SOURCE DATA:
# # # # # # #

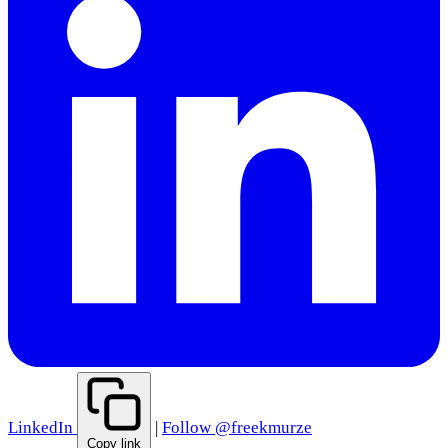
LinkedIn
|
Follow @freekmurze
Copy link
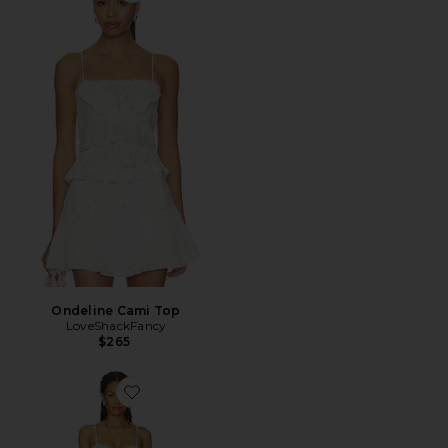
Ondeline Cami Top
LoveShackFancy
$265
Favorite Rosavie Bikini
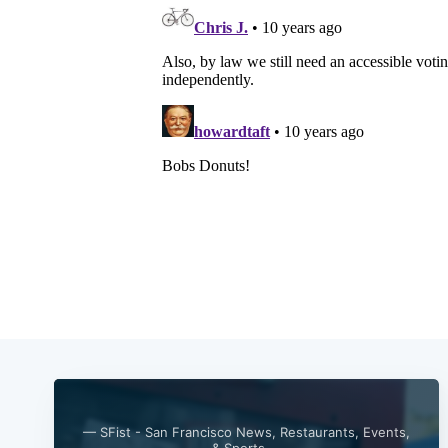
— SFist - San Francisco News, Restaurants, Events,
& Sports —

# # # # # # #

EXERCISE INSTRUCTIONS: Transcribe every entry exactly. Leave out the pictures.

OUTPUT BELOW:
LinkedIn
|
Follow @freekmurze
Copy link
Ondeline Cami Top
LoveShackFancy
$265
Favorite Rosavie Bikini
— SFist - San Francisco News, Restaurants, Events,
& Sports —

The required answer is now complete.